From the Assistant Principal Students
Bullying
In a perfect world there would be no bullying. Unfortunately, we live in a complex world and bullying does occur.
Bullying in schools is a worldwide problem that can have negative consequences for the general school climate and for the right of students to learn in a safe environment without fear. Bullying can also have negative lifelong consequences--both for students who bully and for their victims.
Bullying happens on buses, in the cafeteria, gym, hallways, playground, and in classrooms even after school. The most frequent form bullying takes is through psychological humiliation words such as teasing, taunting, ridiculing, name-calling, and gossip, secrets. This type of bullying happens in the “physical” world and that world has time and space limits.
Cyber-bullying is making school days even more painful for many children preventing them from doing their job. Bullying in cyberspace is not bound by school hours, school days, or facing the intended bully victim. Unfortunately, the nature of the Internet often insulates the bully from the consequences of their behaviour.

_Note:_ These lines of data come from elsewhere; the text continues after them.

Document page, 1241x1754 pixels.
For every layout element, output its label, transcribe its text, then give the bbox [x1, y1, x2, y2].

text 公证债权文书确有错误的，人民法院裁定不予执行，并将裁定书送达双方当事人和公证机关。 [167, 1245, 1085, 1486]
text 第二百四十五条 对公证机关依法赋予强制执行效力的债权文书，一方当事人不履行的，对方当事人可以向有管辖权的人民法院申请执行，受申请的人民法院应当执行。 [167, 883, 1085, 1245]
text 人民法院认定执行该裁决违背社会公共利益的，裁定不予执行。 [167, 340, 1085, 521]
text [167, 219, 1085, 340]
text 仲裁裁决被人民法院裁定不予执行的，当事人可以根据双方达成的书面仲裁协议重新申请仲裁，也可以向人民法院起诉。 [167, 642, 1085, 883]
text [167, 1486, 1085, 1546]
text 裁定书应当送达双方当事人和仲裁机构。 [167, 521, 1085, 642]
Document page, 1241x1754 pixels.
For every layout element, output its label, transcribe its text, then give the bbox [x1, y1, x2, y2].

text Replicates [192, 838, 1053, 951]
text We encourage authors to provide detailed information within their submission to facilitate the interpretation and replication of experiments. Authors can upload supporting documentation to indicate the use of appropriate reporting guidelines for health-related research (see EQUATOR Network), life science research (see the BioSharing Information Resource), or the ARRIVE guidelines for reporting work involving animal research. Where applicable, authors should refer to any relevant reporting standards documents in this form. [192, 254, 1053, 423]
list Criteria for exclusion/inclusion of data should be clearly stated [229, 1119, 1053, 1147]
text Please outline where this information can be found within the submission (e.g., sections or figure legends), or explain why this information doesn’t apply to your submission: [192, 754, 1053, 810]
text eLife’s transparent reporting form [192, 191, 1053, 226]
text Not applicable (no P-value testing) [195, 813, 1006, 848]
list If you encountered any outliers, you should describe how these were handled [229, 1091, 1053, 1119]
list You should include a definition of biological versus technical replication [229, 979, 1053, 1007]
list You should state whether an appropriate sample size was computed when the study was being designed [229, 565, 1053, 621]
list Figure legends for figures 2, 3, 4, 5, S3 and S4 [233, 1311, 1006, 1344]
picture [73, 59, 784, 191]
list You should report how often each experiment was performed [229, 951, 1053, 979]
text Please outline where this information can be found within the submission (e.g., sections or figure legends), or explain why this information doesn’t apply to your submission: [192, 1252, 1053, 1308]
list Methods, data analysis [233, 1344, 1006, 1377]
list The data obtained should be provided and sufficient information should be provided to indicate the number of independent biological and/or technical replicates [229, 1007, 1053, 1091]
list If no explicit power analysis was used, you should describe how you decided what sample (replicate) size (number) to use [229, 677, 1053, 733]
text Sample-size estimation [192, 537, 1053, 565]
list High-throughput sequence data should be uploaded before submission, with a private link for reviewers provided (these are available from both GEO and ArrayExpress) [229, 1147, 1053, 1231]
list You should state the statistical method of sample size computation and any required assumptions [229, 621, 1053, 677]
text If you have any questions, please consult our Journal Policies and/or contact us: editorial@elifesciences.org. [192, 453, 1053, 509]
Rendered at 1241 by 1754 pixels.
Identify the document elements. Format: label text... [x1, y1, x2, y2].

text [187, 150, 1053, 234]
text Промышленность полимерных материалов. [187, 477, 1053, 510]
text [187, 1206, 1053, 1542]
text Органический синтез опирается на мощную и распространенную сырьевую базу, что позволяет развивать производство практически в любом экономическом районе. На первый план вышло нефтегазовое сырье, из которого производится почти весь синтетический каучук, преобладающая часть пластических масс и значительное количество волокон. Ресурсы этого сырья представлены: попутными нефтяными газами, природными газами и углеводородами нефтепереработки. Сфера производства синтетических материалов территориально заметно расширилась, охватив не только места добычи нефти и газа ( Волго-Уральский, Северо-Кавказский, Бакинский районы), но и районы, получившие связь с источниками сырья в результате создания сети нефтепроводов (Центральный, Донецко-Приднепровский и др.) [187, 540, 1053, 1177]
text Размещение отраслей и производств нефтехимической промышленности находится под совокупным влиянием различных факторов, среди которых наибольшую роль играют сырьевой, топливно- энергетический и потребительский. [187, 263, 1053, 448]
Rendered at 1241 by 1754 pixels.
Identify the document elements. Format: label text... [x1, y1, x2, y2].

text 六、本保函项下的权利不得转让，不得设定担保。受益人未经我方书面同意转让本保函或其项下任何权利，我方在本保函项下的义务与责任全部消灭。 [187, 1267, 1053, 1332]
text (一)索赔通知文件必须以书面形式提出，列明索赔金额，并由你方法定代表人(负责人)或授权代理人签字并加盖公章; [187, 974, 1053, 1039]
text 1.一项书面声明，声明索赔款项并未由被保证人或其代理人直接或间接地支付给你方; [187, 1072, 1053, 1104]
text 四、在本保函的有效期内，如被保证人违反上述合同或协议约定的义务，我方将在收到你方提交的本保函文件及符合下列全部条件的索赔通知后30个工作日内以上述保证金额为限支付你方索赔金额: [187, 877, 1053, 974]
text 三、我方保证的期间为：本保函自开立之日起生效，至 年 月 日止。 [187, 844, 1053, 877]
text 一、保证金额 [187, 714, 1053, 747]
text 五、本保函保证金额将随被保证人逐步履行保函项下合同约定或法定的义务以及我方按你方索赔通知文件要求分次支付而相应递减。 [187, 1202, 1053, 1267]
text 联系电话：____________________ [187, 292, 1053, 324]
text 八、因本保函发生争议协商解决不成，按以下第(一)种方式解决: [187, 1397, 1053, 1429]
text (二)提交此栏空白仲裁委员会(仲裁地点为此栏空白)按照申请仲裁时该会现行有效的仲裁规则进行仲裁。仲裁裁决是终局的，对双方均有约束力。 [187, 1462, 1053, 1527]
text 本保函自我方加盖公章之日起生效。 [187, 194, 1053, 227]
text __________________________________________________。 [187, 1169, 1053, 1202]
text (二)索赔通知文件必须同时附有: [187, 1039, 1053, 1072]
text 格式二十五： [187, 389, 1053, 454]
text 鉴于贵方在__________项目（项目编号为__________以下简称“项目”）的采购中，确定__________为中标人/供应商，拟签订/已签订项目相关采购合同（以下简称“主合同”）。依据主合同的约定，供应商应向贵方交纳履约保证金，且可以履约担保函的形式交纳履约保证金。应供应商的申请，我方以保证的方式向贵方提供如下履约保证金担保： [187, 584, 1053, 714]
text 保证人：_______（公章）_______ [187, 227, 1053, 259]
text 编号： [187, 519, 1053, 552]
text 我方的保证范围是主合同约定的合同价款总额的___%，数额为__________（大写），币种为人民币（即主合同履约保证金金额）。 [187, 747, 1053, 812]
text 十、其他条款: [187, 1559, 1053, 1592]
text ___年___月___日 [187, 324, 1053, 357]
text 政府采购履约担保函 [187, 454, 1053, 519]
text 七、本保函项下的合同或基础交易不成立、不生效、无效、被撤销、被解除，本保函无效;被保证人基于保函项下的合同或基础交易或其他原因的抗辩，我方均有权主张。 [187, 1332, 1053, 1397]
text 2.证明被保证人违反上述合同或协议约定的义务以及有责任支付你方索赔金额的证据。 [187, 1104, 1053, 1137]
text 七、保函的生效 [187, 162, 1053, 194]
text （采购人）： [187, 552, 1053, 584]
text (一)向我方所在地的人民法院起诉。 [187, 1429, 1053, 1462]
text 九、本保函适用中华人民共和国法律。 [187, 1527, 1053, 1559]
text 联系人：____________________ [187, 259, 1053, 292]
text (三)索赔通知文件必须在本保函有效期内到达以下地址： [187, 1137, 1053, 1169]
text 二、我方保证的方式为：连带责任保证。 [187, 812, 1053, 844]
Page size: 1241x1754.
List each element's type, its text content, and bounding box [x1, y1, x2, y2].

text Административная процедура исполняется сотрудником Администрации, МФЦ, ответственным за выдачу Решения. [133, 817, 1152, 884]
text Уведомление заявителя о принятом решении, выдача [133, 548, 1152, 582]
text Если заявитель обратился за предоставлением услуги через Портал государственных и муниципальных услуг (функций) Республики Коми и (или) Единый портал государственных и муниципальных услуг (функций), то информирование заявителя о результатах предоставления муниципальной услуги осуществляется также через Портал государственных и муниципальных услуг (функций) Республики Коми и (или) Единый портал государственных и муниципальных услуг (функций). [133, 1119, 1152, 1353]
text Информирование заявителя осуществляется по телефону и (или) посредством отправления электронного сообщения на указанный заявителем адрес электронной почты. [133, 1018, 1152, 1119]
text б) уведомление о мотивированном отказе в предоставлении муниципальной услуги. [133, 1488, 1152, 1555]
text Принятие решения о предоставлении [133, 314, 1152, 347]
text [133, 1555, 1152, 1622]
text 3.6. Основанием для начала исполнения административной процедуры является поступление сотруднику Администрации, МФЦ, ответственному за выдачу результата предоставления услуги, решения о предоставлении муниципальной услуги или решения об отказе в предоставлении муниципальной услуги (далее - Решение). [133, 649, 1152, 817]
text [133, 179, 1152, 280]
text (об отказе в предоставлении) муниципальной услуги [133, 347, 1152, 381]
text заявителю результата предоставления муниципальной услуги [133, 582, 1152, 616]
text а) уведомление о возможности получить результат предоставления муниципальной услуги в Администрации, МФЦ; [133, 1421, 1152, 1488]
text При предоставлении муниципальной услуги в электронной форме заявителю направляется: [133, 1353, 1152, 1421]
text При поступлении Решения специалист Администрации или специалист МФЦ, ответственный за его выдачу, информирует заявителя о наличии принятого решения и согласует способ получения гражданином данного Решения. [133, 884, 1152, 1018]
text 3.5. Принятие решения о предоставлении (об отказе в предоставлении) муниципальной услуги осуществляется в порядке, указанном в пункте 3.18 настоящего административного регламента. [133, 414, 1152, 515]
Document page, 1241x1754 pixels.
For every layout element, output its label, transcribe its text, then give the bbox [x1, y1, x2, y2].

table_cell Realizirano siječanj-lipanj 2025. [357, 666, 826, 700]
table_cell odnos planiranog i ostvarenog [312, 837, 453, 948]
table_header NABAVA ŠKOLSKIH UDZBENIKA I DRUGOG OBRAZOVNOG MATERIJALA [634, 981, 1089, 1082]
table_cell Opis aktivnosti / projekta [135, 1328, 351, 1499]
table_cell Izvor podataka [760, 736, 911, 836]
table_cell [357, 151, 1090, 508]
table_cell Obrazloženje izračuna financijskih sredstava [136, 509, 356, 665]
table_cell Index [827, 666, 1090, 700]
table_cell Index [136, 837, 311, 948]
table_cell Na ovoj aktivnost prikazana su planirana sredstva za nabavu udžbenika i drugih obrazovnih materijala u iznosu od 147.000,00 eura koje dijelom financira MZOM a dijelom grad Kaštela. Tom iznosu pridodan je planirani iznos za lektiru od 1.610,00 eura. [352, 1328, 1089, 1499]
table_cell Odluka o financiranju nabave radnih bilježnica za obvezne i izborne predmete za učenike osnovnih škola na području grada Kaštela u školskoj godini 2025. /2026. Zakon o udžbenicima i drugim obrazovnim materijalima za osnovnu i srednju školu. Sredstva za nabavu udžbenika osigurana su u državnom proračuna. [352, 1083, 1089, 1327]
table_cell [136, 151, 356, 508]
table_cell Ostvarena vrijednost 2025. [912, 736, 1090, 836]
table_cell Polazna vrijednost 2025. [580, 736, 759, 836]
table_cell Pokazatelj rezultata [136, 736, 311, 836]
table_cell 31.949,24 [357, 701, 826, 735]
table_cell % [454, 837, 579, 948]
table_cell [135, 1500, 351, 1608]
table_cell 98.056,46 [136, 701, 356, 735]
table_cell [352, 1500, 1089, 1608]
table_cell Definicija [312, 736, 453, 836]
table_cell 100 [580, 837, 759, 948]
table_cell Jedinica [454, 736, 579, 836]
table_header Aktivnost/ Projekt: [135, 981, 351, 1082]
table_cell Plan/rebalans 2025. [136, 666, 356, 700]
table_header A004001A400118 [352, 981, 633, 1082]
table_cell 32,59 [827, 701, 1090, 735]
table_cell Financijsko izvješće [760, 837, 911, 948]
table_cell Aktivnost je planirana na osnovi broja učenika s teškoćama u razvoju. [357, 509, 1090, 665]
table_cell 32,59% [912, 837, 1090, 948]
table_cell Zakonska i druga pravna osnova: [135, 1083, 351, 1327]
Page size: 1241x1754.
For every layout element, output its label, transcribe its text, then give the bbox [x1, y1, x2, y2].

In addition to direct attacks, bullying may also be more indirect by causing a student to be socially isolated and embarrassed. While boys typically engage in direct bullying methods, girls who bully are subtler, such as spreading rumours and enforcing social isolation. Whether the bullying is direct or indirect, the key component of bullying is that the physical or psychological intimidation occurs repeatedly over time to create an ongoing pattern of harassment and abuse which could lead to aggression and may trigger the victim to react violently or subject him to suicide.
As the number of households with Internet access and mobile phone ownership increases, so do the ways kids bully each other. Cyber-bullying in the form of text messages, emails, photos, website postings can go school-wide in minutes and global in days. Slanderous information sent out into cyberspace is difficult. Cyber-bullying often takes the form of cyber gossip and is posted on social networking sites such as Snapchat, Instagram and FaceBook.”
What does cyberbullying look like?
Cyberbullying behaviour might include:
- abusive texts and emails
- hurtful messages, images or videos
- imitating others online
- excluding others online
- humiliating others online
- spreading nasty online gossip and chat
- creating fake accounts to trick someone or humiliate them
How common is it?
1 in 5 Australian young people reported being socially excluded, threatened or abused online
55% sought help from their parents, 28% from their friends; 38% blocked the offending social media account; 12% reported it to the website or platform
1 in 5 Australian young people (15% of kids, 24% of teens) admitted behaving in a negative way to a peer online — such as calling them names, deliberately excluding them, or spreading lies or rumours. Of these, more than 90% had had a negative online experience themselves.
Signs to watch for
Children may not always tell adults about cyberbullying through fear they may overreact and make the situation worse.
Watch for these signs:
- being upset after using the internet or their mobile phone
- changes in personality, becoming more withdrawn, anxious, sad or angry
- appearing more lonely or distressed
- unexpected changes in friendship groups
- a decline in their school work
- changes in their sleep patterns
- avoidance of school or clubs
- a decline in their physical health
- becoming secretive about their online activities and mobile phone use
What do we do if it happens to you or someone you know?
If you are being bullied at school or on line, or you know of some one that is being bullied, you must make positive move to stop the bullying. St Andrews has a no tolerance rule for bullying but if you don’t tell us, we cannot help.
Step 1 – talk to someone about what is happening. If you know the person and you are comfortable approach them and ask them to stop.
Step 2- approach your parents or the school to help you sort out the issue. You have your learning advisor or your Leaders of Learning that are there to support you. They might give you strategies to help deal with the situation or they might intervene, this is up to you.
Step 3- If you are able to sort things out, move forward in a positive way, if not speak to another person of approach someone you trust to help you. At the end of the day we want all students to be safe and learning so we will assist any student to help that happen. Don’t be afraid to come and see a teacher it is our job to assist you.
What is in the Planner?
Am I being optimistic about
- What do I have?
- What can I do?
- What do I want to do?
Adopting a resilient mindset will help you set goals and achieve them.
- What could you set as goals for the remainder of the term?
- Look at the goal you set and break them into smaller tasks and plan time to target them.
- Seek feedback on your progress in order to self assess on what you need to learn to move forward confidently.
Think about how the resilience skill, Optimism and Hope help you achieve these goals?